Start of INFORMATION SHOWN

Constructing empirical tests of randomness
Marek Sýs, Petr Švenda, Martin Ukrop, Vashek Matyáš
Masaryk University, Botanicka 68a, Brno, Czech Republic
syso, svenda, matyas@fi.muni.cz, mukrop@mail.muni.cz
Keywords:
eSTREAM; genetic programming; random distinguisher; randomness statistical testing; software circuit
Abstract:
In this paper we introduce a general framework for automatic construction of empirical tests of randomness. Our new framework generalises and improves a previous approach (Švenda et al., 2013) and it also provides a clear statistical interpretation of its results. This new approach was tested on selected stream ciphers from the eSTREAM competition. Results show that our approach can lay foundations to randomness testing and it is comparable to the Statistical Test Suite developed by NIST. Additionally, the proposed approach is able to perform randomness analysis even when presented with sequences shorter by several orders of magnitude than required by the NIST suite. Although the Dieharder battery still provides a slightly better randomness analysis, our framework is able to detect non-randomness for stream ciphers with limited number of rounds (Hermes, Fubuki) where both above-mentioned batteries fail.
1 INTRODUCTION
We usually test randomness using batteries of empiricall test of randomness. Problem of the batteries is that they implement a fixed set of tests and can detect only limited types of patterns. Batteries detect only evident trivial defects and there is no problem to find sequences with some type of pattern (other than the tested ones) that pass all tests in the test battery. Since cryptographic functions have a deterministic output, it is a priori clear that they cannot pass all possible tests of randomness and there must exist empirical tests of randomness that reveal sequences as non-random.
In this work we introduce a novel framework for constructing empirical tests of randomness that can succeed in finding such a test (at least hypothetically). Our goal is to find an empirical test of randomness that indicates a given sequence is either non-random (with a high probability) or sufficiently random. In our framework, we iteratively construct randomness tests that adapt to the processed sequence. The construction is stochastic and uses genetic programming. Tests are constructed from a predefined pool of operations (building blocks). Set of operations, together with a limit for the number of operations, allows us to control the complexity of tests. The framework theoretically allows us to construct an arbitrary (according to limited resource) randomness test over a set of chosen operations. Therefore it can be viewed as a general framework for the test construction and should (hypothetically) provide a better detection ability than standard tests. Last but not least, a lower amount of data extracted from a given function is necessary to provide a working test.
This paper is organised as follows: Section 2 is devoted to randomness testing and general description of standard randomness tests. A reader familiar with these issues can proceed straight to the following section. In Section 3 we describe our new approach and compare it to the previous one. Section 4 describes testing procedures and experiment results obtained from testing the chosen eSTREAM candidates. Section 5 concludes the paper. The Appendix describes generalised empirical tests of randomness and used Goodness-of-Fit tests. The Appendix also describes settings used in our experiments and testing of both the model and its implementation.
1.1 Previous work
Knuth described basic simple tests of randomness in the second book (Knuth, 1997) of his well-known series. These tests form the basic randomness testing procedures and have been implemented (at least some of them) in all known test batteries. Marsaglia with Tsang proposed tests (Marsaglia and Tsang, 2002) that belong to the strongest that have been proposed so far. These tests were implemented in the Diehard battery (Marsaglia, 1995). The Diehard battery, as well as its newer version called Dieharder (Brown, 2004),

End of INFORMATION SHOWN

> **TASK OBJECTIVE**: A verbatim copy of every entry is needed.

> **YOUR SOLUTION**:
Constructing empirical tests of randomness
Marek Sýs, Petr Švenda, Martin Ukrop, Vashek Matyáš
Masaryk University, Botanicka 68a, Brno, Czech Republic
syso, svenda, matyas@fi.muni.cz, mukrop@mail.muni.cz
Keywords:
eSTREAM; genetic programming; random distinguisher; randomness statistical testing; software circuit
Abstract:
In this paper we introduce a general framework for automatic construction of empirical tests of randomness. Our new framework generalises and improves a previous approach (Švenda et al., 2013) and it also provides a clear statistical interpretation of its results. This new approach was tested on selected stream ciphers from the eSTREAM competition. Results show that our approach can lay foundations to randomness testing and it is comparable to the Statistical Test Suite developed by NIST. Additionally, the proposed approach is able to perform randomness analysis even when presented with sequences shorter by several orders of magnitude than required by the NIST suite. Although the Dieharder battery still provides a slightly better randomness analysis, our framework is able to detect non-randomness for stream ciphers with limited number of rounds (Hermes, Fubuki) where both above-mentioned batteries fail.
1 INTRODUCTION
We usually test randomness using batteries of empiricall test of randomness. Problem of the batteries is that they implement a fixed set of tests and can detect only limited types of patterns. Batteries detect only evident trivial defects and there is no problem to find sequences with some type of pattern (other than the tested ones) that pass all tests in the test battery. Since cryptographic functions have a deterministic output, it is a priori clear that they cannot pass all possible tests of randomness and there must exist empirical tests of randomness that reveal sequences as non-random.
In this work we introduce a novel framework for constructing empirical tests of randomness that can succeed in finding such a test (at least hypothetically). Our goal is to find an empirical test of randomness that indicates a given sequence is either non-random (with a high probability) or sufficiently random. In our framework, we iteratively construct randomness tests that adapt to the processed sequence. The construction is stochastic and uses genetic programming. Tests are constructed from a predefined pool of operations (building blocks). Set of operations, together with a limit for the number of operations, allows us to control the complexity of tests. The framework theoretically allows us to construct an arbitrary (according to limited resource) randomness test over a set of chosen operations. Therefore it can be viewed as a general framework for the test construction and should (hypothetically) provide a better detection ability than standard tests. Last but not least, a lower amount of data extracted from a given function is necessary to provide a working test.
This paper is organised as follows: Section 2 is devoted to randomness testing and general description of standard randomness tests. A reader familiar with these issues can proceed straight to the following section. In Section 3 we describe our new approach and compare it to the previous one. Section 4 describes testing procedures and experiment results obtained from testing the chosen eSTREAM candidates. Section 5 concludes the paper. The Appendix describes generalised empirical tests of randomness and used Goodness-of-Fit tests. The Appendix also describes settings used in our experiments and testing of both the model and its implementation.
1.1 Previous work
Knuth described basic simple tests of randomness in the second book (Knuth, 1997) of his well-known series. These tests form the basic randomness testing procedures and have been implemented (at least some of them) in all known test batteries. Marsaglia with Tsang proposed tests (Marsaglia and Tsang, 2002) that belong to the strongest that have been proposed so far. These tests were implemented in the Diehard battery (Marsaglia, 1995). The Diehard battery, as well as its newer version called Dieharder (Brown, 2004),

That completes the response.